Financial support: grants from Stichting ParkinsonFonds and Stichting Alkemade-Keuls, in-kind support from Global Kinetics Corporation.
CONFLICT OF INTEREST
VJ Geraedts reports no disclosures. JPP van Vugt reports no disclosures. J Marinus reports no disclosures. R Kuiper reports no disclosures. HAM Middelkoop reports no disclosures. R Zutt reports no disclosures. NA van der Gaag reports no disclosures. CFE Hoffmann reports no disclosures. LDA Dorresteijn reports no disclosures. JJ van Hilten has no conflict of interest related to this work. Outside this work, JJ van Hilten has received grants from the Alkemade-Keuls Foundation, Stichting Parkinson Fonds, Parkinson Vereniging, The Netherlands Organisation for Health Research and Development, Hersenstichting, AbbVie, and the Centre of Human Drug Research. MF Contarino reports research support in kind from Global Kinetics Corporation for this study.
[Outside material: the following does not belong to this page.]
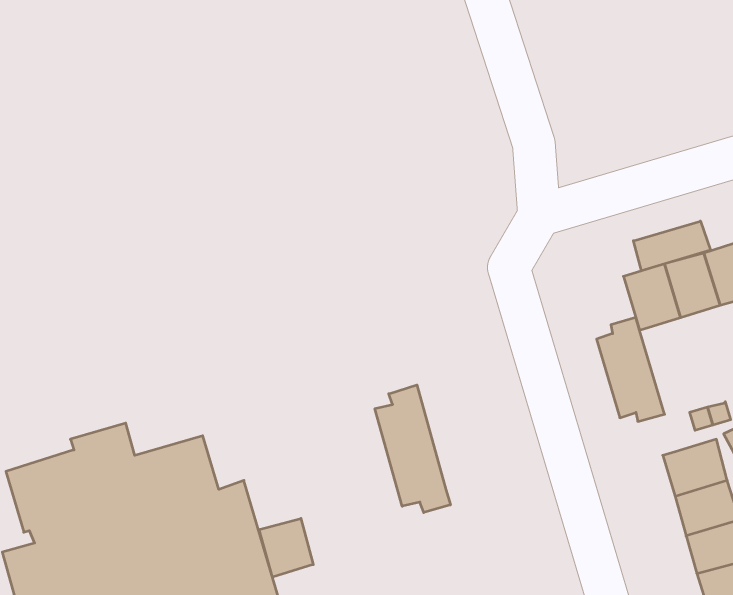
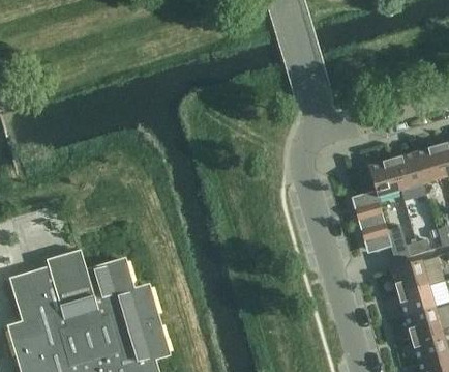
building: [633,221,711,271] -> none
building: [375,385,450,513] -> none
building: [259,518,313,577] -> none

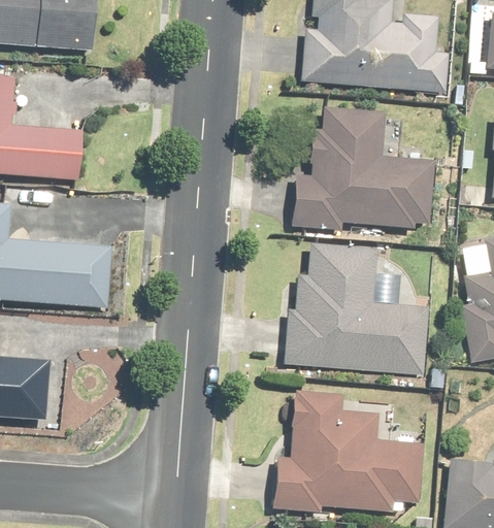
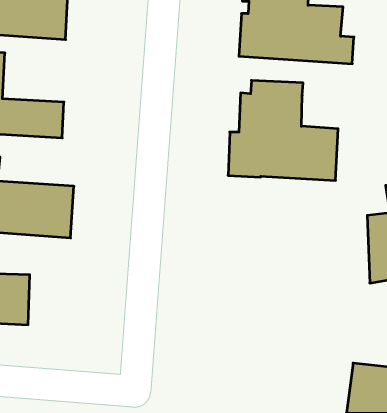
building: [291,241,428,367] -> none
building: [270,396,421,516] -> none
Outside of this work, MF Contarino has received compensation for advisory board from Medtronic (fees to institution) and Abbvie; consultancy fees: Medtronic (fees to institution), CHDR (fees to institution), Boston Scientific (fees to institution); unrestricted research support: Medtronic (to institution), AbbVie (to institution).
DATA AVAILABILITY
The data supporting the findings of this study are available on request from the corresponding author. The data are not publicly available due to privacy or ethical restrictions.